Yet politics intrudes. Beirut was once the luxury haven of the Middle East, until rival militias sprayed gunfire into every hotel along the Corniche. Terrorism is surely a threat if a cell of Islamic hotheads should ever take offence at the occidental hedonism of Dubai Inc, so close to Mecca?
As for that trillion dollars worth of projects, I fear the cranes will freeze as suddenly as they did in Bangkok when the music stopped in 1997, leaving a hideous sky-scape of girders and struts, but this time on a vastly greater scale.


----------



## DarkBlueBoss (Mar 3, 2005)

^^ too long, but interesting, and lets hope nothing happens in Dubai, and the music doesnt stop playing.....


----------



## sargon (Apr 11, 2006)

^^
I hope that music doesnt stop playing in the ME at all

:cucumber: :cucumber: :cucumber: :cucumber: :cucumber:
:banana: :banana: :banana: :banana: :banana:
:cheer: :cheer: :cheer: :cheer: :cheer:


----------



## malec (Apr 17, 2005)

One question. It's probably got a very obvious answer but I still don't understand. 

If a developer has sold all the units in a tower and is half-way through construction when a major crash happens, how would that stop him from finishing it? He's already made his money back hasn't he?


----------



## Naz UK (Jan 28, 2006)

^^ Well, it wouldn't be money (or lack of it) that would stop the development in this argument. It is saying that whatever the issue that causes the "crash" would scare builders away and they would simply take their money and run. E.g. terrorism, social unrest, civil war, crashing meteors, aliens, teenage gun battles, or watever else could possibly happen.


----------



## DUBAI (Aug 24, 2004)

Inflation would likely be a factor, and possibly if he has reinvested in developing other projects...


----------



## dubaiflo (Jan 3, 2005)

malec said:


> If a developer has sold all the units in a tower and is half-way through construction when a major crash happens, how would that stop him from finishing it? He's already made his money back hasn't he?

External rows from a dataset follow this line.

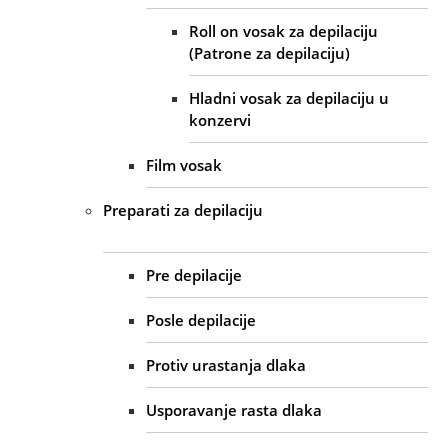
Roll on vosak za depilaciju
(Patrone za depilaciju)
Hladni vosak za depilaciju u
konzervi
Film vosak
Preparati za depilaciju
Pre depilacije
Posle depilacije
Protiv urastanja dlaka
Usporavanje rasta dlaka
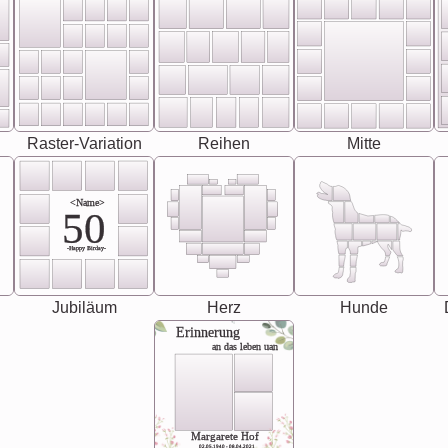
Raster-Variation
Reihen
Mitte
<Name>
50
-Happy Birday-
Jubiläum
Herz
Hunde
Erinnerung
an das leben uan
Margarete Hof
02.05.1940 - 08.04.2021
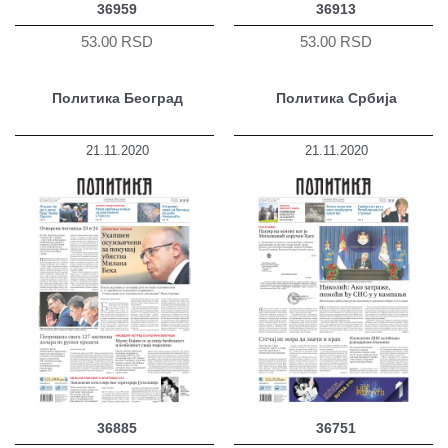
36959
36913
53.00 RSD
53.00 RSD
Политика Београд
Политика Србија
21.11.2020
21.11.2020
36885
36751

i don't get exactly what u mean, but u r saying, the developer could just stop construction, because he already made his money?

well. it is all about reputation in this case..
and future investments.

that is the problem with companies like ayoubco.


----------



## malec (Apr 17, 2005)

What I'm saying is, if a developer has already made back the money he invested, then what would stop him finishing the tower if a something happens.


----------



## wolf_man (Nov 30, 2021)

cyborg81 said:


> Trillion dollar gamble on future of Gulf
> By Ambrose Evans-Pritchard (Filed: 09/05/2006)
> 
> Money
> ...


Long post but quite interesting. Thanks


----------